Feeling Real Sexual Desire for First Time
So this was a wild experience. I’m 39M and came across the demisexual label a few years ago and that fit me pretty well throughout my adult life. I always needed connection and emotional attachment before I’d ever consider having sex with someone, and have been perfectly ok with it.
In the meanwhile, I recently discovered I was also bi. Through that process it appeared that the same demi process is needed for either gender but I did notice the idea of a relationship with a guy seemed more aligned with I want.
So I tried a bit of online dating and ended up connecting with a guy. He made it quite clear upfront that he found me attractive. That piqued my interest. No real connection was formed as this was just a few hours of texting back and forth.

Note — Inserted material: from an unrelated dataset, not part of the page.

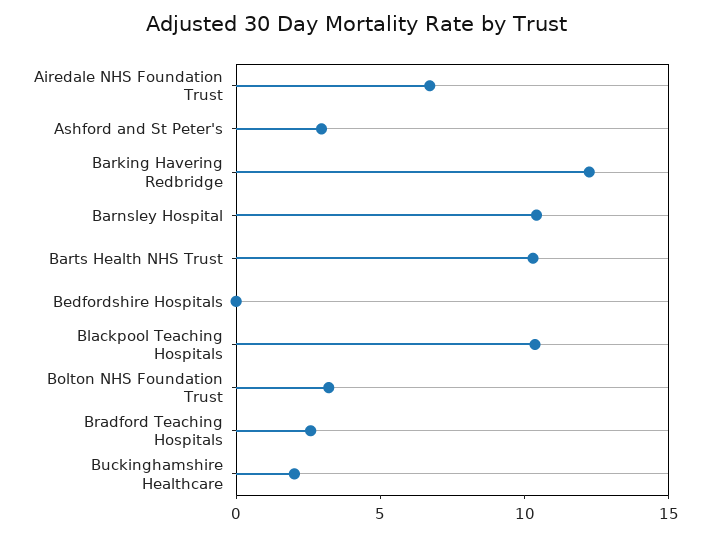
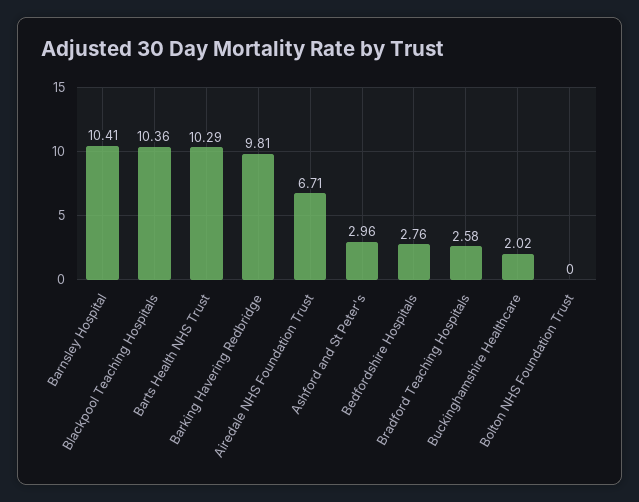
Barking Havering Redbridge: 12 -> 9.81
Bedfordshire Hospitals: 0 -> 2.76
Bolton NHS Foundation Trust: 3 -> 0

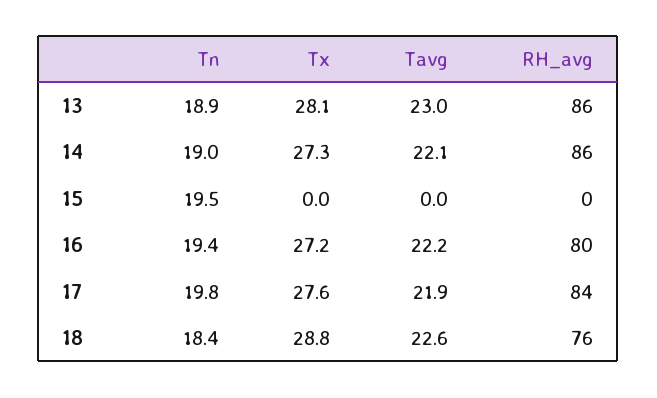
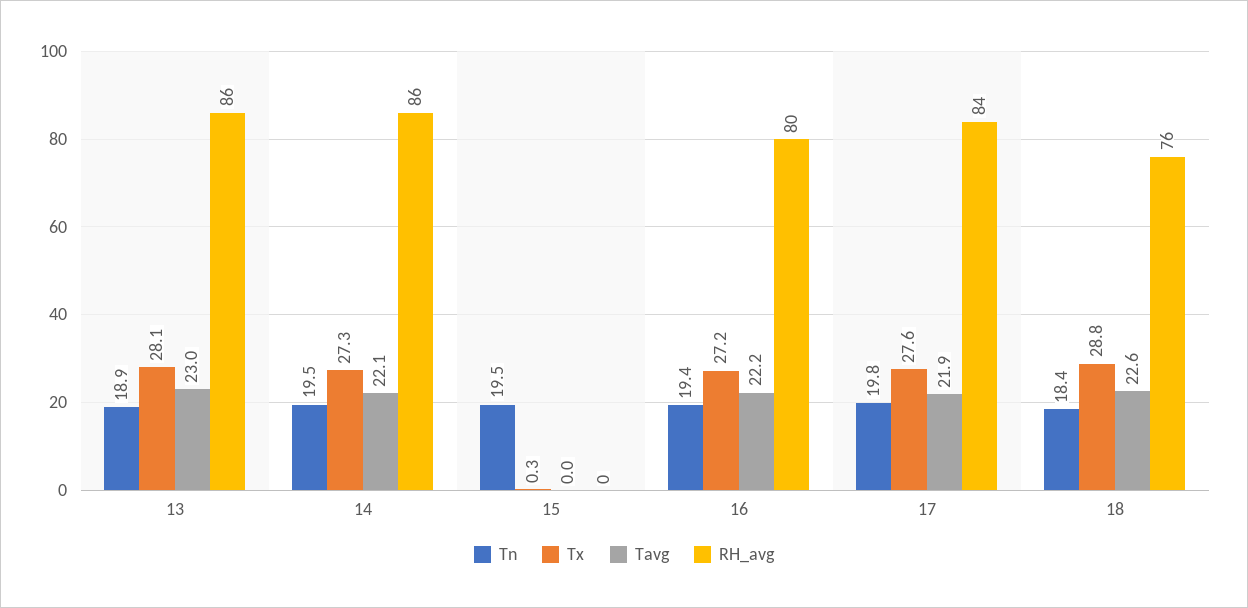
Tn, 14: 19 -> 19.5
Tx, 15: 0 -> 0.3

He eventually sent me a semi-nude of himself. Holy hell, an all out war exploded in my head with that. A part of me expected and screamed for the other parts of me to be repulsed. Those parts weren’t, far from it. I was attracted, and not just a little. If he didn’t live over an hour away, I could easily see us fucking that night.
Never felt that way towards anyone, ever. Especially without any emotional connection. The entire experience was actually really unsettling and not exactly something I’d want to repeat.
What I found fascinating with this is it appears that if someone directly states their desire towards me in the way he did, it completely bypasses the entire requirement of connection. And actually be real desire.
I have no idea what this process is. This isn’t demisexuality. It also isn’t just visual attraction as it was the suggestive aspects of the image coupled with everything else that created this. It really came down to the idea that if I feel desired, then I can desire the other person.